──────── Input records ────────

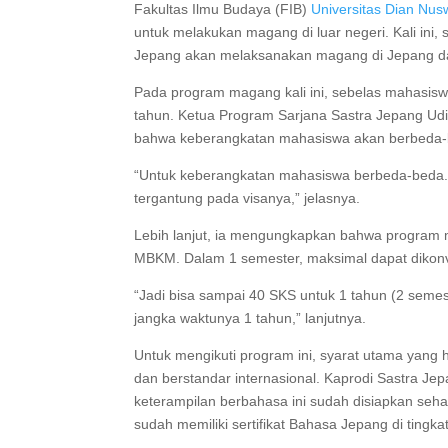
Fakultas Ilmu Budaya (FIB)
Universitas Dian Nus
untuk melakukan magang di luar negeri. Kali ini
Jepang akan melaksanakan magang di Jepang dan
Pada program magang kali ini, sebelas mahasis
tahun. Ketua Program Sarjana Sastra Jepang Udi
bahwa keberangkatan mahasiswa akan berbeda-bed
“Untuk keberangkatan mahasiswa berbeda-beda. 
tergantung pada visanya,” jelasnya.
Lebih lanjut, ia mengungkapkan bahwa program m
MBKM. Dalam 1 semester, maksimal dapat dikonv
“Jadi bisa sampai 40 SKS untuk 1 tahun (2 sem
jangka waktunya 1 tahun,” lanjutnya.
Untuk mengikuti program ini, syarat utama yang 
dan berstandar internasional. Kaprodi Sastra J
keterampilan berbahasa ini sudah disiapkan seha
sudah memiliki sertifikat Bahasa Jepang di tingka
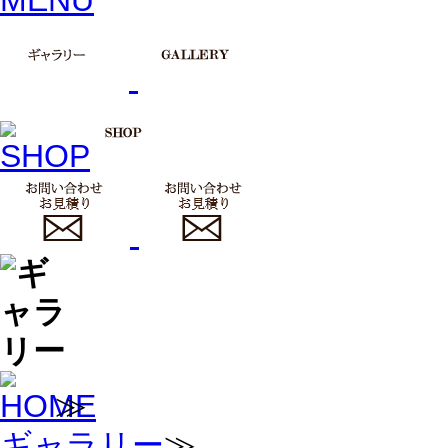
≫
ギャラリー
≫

────────
──────── Input records ────────

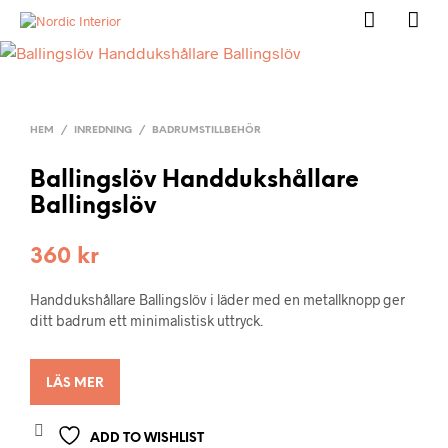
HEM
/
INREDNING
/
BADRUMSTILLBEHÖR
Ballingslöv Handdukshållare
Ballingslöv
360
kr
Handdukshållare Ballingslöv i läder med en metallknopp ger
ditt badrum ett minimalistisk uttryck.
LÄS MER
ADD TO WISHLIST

────────
──────── Input records ────────

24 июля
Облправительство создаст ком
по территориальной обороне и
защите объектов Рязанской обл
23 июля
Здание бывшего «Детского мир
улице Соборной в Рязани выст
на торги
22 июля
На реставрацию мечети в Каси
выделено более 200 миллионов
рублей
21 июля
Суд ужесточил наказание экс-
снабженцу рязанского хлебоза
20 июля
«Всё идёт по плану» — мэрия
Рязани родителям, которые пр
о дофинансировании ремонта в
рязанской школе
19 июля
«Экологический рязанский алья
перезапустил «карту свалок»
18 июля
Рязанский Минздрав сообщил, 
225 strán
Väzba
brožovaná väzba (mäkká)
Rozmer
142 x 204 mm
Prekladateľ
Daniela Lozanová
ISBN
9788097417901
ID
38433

────────

Instructions for the task:
Working through the records above, copy each line in which "Ballingslöv" is found.

Written reply:
Ballingslöv Handdukshållare
Ballingslöv
Handdukshållare Ballingslöv i läder med en metallknopp ger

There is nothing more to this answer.